MacBook – Scrambled screen when going out of sleep

gpuhardwaremacbook prosleep-wake

With my 2011 MBP, when connected to my external screen I always encounter an issue when waking up from sleep mode, if the lid was closed (and only if lid is closed from what my tests show).
To summarize:

  • MBP + External screen + Lid closed
    Wake-up with scrambled external screen and black MBP screen. MBP frozen.
  • MBP + External screen + Lid not closed
    Wake-up normally from sleep mode.
  • MBP without external screen (lid closed or not)
    Wake-up normally from sleep mode.

Do you have any idea of what could cause this and how I could fix the issue?

Here is how my external screen looks like after a wake-up in the first case:

scrambled screen

I've seen this issue but it's for older version of MBP and my system is up to date regarding the Software Update option.


Edit: Last EFI update installed yesterday seems to have fixed the issue!


Last update:

Several years without any issue and then, recently, having really serious issues appearing (MBP freezing or rebooting (console showing gpuRestart crash logs)), I went to the Apple Store.

They changed the GPU (hence the full motherboard). This was free because of an extended repair program for this very specific problem. See details here. Program ends in Feb 2016, so hurry up in case you have the same issue!

Best Answer

Although it's likely a hardware issue, you could try a few things if you don't want to get hardware help from Apple yet.

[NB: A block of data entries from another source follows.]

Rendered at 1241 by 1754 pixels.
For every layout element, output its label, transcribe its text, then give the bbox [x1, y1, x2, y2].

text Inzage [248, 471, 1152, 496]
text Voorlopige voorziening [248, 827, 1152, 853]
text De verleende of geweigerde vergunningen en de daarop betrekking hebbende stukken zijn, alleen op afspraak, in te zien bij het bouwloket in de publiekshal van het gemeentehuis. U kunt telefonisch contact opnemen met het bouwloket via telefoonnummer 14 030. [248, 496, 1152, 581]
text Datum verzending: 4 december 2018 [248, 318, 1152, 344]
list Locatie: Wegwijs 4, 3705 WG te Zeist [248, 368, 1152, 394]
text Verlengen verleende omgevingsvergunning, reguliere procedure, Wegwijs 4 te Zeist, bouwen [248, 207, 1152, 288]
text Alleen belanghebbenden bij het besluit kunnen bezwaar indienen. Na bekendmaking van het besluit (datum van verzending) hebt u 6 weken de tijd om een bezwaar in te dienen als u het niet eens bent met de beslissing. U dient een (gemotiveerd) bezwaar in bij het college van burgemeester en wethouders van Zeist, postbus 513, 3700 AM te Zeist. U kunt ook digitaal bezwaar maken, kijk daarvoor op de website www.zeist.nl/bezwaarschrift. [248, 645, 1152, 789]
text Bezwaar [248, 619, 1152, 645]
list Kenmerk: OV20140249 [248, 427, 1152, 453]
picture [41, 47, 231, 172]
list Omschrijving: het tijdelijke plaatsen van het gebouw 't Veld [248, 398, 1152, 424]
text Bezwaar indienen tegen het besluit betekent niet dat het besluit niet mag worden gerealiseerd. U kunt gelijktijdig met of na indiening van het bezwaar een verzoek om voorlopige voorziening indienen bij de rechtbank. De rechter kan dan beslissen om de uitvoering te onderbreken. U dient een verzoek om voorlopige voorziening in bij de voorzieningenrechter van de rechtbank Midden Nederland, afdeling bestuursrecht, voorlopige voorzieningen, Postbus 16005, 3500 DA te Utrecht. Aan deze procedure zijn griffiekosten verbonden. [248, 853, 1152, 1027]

  1. See if this happens when booting in Safe Mode.
  2. Install a clean OS on an external drive to be sure it's not some extension or conflict.
  3. Look in the console logs - see if you can see any obvious errors.
  4. Try with other monitors and cables - it could be a bad cable or display. An EFI or firmware update might be needed to make the mac handle this situation better (it should never freeze) - and a report to Apple with details how to reproduce this might help get a fix sooner unless others have reported this specific combination.
  5. If you have alternate RAM - do try swapping that in for testing. The newest macs use RAM heavily for display buffering - and wake from sleep is a time when you first can see issues with RAM going bad.

I'm lucky to have stores close by and would head there for a diagnostic checkup - so keep that in mind - it could just be a hardware failure / bad RAM, but anything you can do to narrow down the cause or rule out software / accessories by disconnecting everything but the bare minimum could save you a trip to the shop.